Most vacationers view Cabo San Lucas as a bucket list travel destination. Most anglers view Cabo as the closest international airport to the real travel destination, located 2.5 hours north of Cabo.
When the wheels touch down at San Jose del Cabo, you’re almost certain that you boarded the wrong plane. Mountains, desert, dry and rugged terrain surround you. You grab your bags and fly rods, hop in the jeep and make the trek up north (and hope your air conditioner works).
As highway 1 leads you northbound, occasionally veering West away from the coastline, you are convinced that you made the wrong turn. About the time that you think to yourself that this isn’t the place, the road cuts back to the east where you’re quickly approaching bright blue waters crashing into sharp rocks and pristine sand. Relief sets in. Once you begin to see goats and cows crossing and walking alongside the road, you rest easy knowing that you’ve arrived in La Ventana, Mexico.
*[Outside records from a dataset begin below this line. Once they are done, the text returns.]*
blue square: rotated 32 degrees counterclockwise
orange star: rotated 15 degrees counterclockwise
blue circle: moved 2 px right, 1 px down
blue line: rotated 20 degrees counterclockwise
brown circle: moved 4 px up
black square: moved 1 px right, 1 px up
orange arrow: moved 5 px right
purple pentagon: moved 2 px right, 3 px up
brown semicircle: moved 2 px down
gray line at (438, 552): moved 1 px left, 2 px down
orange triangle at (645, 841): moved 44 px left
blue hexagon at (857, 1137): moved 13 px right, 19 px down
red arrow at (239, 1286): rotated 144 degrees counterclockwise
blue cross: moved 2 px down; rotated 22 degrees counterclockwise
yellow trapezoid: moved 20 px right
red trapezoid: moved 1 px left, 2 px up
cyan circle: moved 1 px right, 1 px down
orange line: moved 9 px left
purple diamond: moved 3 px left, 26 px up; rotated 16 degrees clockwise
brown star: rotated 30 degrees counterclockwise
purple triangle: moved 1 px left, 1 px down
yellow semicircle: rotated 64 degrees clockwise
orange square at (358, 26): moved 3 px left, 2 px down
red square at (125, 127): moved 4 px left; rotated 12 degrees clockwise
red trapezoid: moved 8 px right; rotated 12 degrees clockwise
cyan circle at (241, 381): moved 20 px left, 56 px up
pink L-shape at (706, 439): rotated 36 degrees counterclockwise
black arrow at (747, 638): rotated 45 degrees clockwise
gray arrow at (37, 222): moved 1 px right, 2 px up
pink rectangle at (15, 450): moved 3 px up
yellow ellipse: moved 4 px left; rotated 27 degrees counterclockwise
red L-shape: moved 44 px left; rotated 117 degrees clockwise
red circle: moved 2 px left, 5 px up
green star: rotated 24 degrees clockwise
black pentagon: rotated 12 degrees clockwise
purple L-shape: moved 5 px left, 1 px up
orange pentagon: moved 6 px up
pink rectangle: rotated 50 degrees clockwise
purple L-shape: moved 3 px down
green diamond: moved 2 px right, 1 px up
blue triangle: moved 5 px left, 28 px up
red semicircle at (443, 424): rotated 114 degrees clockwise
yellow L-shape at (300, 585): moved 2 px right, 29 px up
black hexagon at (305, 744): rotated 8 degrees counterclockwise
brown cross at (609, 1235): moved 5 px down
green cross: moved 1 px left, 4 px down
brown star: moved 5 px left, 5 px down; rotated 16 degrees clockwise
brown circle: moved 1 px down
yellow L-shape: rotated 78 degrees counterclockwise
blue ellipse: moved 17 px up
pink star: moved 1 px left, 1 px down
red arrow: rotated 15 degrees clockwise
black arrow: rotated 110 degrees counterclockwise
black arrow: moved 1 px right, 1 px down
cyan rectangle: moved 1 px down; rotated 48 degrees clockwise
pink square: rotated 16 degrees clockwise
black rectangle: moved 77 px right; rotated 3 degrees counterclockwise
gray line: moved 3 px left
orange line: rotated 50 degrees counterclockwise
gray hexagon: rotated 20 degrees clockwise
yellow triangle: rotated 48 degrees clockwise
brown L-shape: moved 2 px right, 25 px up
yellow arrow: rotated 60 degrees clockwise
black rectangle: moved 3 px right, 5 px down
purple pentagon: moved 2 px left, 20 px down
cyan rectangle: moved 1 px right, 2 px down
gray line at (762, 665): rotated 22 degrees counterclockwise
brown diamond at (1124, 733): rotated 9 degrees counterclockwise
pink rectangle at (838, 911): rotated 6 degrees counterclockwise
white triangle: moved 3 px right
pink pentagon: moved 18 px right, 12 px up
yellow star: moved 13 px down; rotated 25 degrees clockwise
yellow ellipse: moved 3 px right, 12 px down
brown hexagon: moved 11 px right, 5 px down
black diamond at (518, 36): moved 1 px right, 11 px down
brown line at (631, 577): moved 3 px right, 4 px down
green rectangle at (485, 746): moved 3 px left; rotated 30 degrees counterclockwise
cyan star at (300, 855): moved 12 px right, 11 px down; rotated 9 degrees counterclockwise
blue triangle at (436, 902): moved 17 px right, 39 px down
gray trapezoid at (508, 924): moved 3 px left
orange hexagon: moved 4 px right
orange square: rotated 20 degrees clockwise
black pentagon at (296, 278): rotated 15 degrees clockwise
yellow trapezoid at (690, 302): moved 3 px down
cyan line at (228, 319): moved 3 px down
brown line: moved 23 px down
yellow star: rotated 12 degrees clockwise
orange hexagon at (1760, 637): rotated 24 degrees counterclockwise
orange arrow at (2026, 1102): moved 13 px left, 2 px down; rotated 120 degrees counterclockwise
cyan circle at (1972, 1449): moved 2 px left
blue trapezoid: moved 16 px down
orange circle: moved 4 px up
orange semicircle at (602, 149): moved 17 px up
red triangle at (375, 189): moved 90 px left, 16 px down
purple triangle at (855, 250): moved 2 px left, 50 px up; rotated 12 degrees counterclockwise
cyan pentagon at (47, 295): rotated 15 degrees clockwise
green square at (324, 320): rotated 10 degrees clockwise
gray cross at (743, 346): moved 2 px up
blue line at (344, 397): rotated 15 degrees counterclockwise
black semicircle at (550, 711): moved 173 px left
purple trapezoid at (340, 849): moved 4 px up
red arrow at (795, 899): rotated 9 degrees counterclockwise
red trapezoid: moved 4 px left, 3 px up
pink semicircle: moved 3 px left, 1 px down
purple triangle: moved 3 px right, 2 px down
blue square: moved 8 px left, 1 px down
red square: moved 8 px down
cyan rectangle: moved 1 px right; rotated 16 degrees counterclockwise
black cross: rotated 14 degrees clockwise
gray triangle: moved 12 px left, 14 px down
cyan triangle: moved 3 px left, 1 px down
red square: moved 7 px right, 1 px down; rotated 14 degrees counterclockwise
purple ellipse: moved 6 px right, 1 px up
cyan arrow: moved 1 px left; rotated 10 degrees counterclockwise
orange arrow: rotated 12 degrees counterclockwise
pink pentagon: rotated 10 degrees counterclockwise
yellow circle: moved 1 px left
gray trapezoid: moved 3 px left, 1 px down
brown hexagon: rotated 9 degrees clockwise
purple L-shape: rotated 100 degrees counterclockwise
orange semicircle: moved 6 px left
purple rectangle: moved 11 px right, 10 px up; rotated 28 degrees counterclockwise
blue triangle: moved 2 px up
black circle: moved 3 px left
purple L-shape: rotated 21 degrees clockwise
Sometime before sunrise, you arrive at the ramp to meet your guide where you’re surrounded by a plethora of panga boats, with most of them resting on trailers that are hanging on by a thread. Anglers from all over the world are gathered together with a common goal, catching the “Gallo”.
After a traffic jam of pangas finally clears up, the next stop is the bait shop. Multiple boats can be found launching cast nets and catching sardinas, a delicacy for roosters. You fork over fifty bucks and quickly realize that it’s money well spent. It’s go time.
A few minutes (sometimes seconds) of your guide flinging live sardinas sporadically, the warm water begins to boil. The sardines frantically dart in all directions, but it’s too late. Giant combs begin to surface in the boiling water. You’re almost too awe-struck to throw the fly. You inevitably fumble the fly rod and fly line a few times before landing the giant sardina fly into the strike zone. A waving comb followed by a flash of silver zips through the water towards your fly. You give it your best strip-set, and suddenly chaos ensues. Excess fly line whips through the air and it’s a matter of seconds before all of the slack is gone. The drag begins to scream. The guide begins to yell commands, half in Spanish, half in English. The hairs on your arms are all standing. You quickly find out what all of the hype is about.
Roosterfish don’t fight, roosterfish brawl. After the hook is set, it’s best to get comfortable and enjoy the ride. After a bare minimum of 30 minutes, 2-3 trips in and out of the backing, and numb biceps, a defeated 50 lb beast surfaces. However, you’re just as defeated.
You take the obligatory grip & grin, and you take the plunge into the warm water along with him to release the beast in traditional fashion, paying your respects. After both of you catch your second wind, he slowly swims descending into dark blue waters and lives to see another day.